▶ Task to carry out
Quote the forum thread below word for word, starting at "## Arcopitcairn (Sep" and ending at "posting topics :ChainGunSmiley:.".

▶ Excerpt
# In need of camaraderie and motivation



## Bedlam (Sep 30, 2012)

Hi everyone! 

I was fortunate enough to attend an arts school for two years as a Creative Writing major - without a doubt the best years of my life so far (I'm only 20, though. Hopefully more are on the way...) 
Due to a number of financial/personal reasons, I haven't been able to start college yet. I'm taking some distance courses and working on a number of odd jobs and projects, from travel writing to launching an online arts journal. It gets really lonely sometimes without many friends with the same interests where I'm living at the moment, and since writing is honestly the thing I define myself by, it bothers me a lot that I feel so estranged from it right now. SO. If anyone can relate, or just wants to share some ideas, conversation, and writing, then please feel free to message/reply. After all, "the blood jet is poetry/there is no stopping it"

- Bedlam


----------



## Nemesis (Sep 30, 2012)

Welcome to the site Bedlam, you are certainly among friends here =)


----------



## Arcopitcairn (Sep 30, 2012)

Welcome! I think you'll find the people here friendly and quite supportive. Look forward to seeing what you got!


----------



## Kryptex (Sep 30, 2012)

Hi, Welcome! I see you've already snapped up the offer to become a FoWF, so I welcome you heartily to the FoWF team!

*Hot Tip:* Why not visit our Fiction, Poetry, Writing Discussion forums, where you can comment on others work & ideas? It will be all-too-easy to reach that _ten_ post target you need to acquire before moving on to the hard stuff - posting topics :ChainGunSmiley:.

And you can access our incredibly secretive and top secret forum! Shh! Just click on this link!:champagne:


----------



## tepelus (Sep 30, 2012)

Hello, and welcome!


----------



## Nickie (Oct 1, 2012)

Hello there, Bedlam, and welcome to the forums.


----------



## HKayG (Oct 1, 2012)

Welcome to the boards - if you'll ever find a friendlier community I will eat my socks.


----------



## Bedlam (Oct 5, 2012)

Thanks for welcoming me, everyone! Been looking through the forums and I'm excited to start posting some work and reading more of other peoples'


----------



## Cran (Oct 6, 2012)

Any Friend of WF is a friend of mine. 

The bases have been covered by those faster than me. 
Welcome to WF, *Bedlam*.


----------

▶ Supplied information
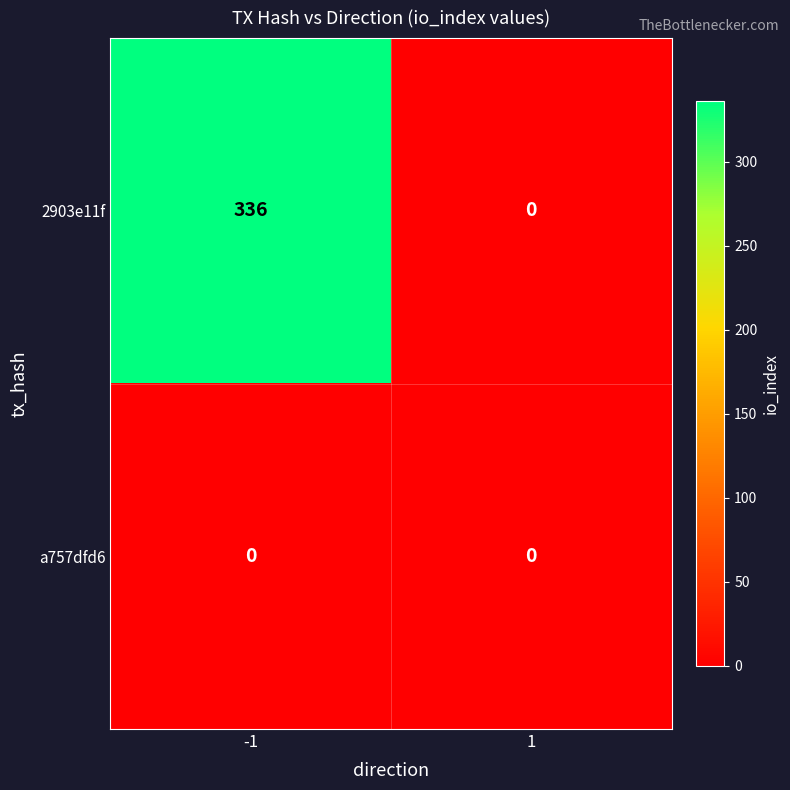

Which series has the widest spread of values?

2903e11f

▶ Answer to the exercise
## Arcopitcairn (Sep 30, 2012)

Welcome! I think you'll find the people here friendly and quite supportive. Look forward to seeing what you got!


----------



## Kryptex (Sep 30, 2012)

Hi, Welcome! I see you've already snapped up the offer to become a FoWF, so I welcome you heartily to the FoWF team!

*Hot Tip:* Why not visit our Fiction, Poetry, Writing Discussion forums, where you can comment on others work & ideas? It will be all-too-easy to reach that _ten_ post target you need to acquire before moving on to the hard stuff - posting topics :ChainGunSmiley:.